Find $x$ such that $\frac{1}{x} > -1 $ How do I solve this type of inequalities analytically?
I know the answer is $ x<-1 $ and $ x> 0 $ but:
$$\frac{1}{x} > -1 $$
$$1>-x $$
$$ x>-1 $$
Wat I'm doing wrong?
 A: You can't multiply both sides of an inequality by an unknown (which is your first step). This is because when you multiply by a negative, you have to flip the inequality, but when you multiply by a positive, you don't. If you multiply by an unknown you don't know which to do, because you don't know its sign.
What you can do is separate the case into "Assuming $x > 0$..." and "Assuming $x < 0$...".
A: When you multiply an inequality by a negative number the direction changes - for example $1<2$ but $-1>-2$. Since you don't know whether $x$ is positive or negative, you can't multiply the inequality by it.
You could, however, instead choose to look at the cases where $x$ is positive and where $x$ is negative separately. The argument you gave shows that it works for positive $x$ which are bigger than $-1$, which is just all positive $x$. This gives one of the two bits you wanted. Can you find the other?

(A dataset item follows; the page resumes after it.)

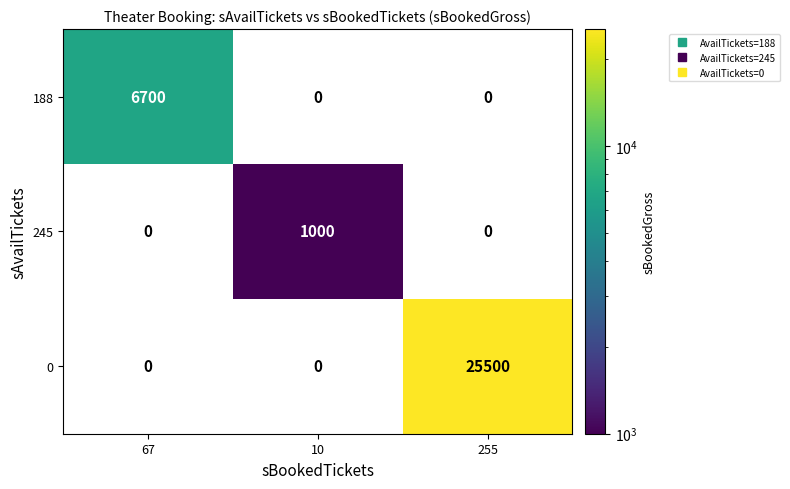

Reading left to right, what are all the values shown in this chart?

188: 6700	0	0
245: 0	1000	0
0: 0	0	25500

Note: As Git Gud says in the comment, note that we would usually express the answer as $x<-1$ or $x>0$ because there is no real number $x$ satisfying the first and the second inequality - instead we are expressing two alternative solutions. Rigorously, $$1/x>-1 \text{ (and $x\neq 0$)}\iff (x<-1 \text{ or } x>0)$$
A: Subtract $-1$ from both sides of the equation to get:
$$
\frac{1+x}{x} > 0
$$
This inequality will be satisifed when $1+x$ and $\frac{1}{x}$ have the same sign, i.e. when $x>0$ or $x<-1$.
A: As others have pointed out, you can't just multiply by $x$ since you don't know whether it's positive or negative. One way to get around this is to multiply by something which is definitely nonnegative. Which functions of $x$ have this property? Well, the simplest examples are squares. In this case, we can multiply by $x^2$ to get $$x>-x^2 \\x^2+x>0 \\ x(x+1) >0$$ and hopefully you can solve it from here.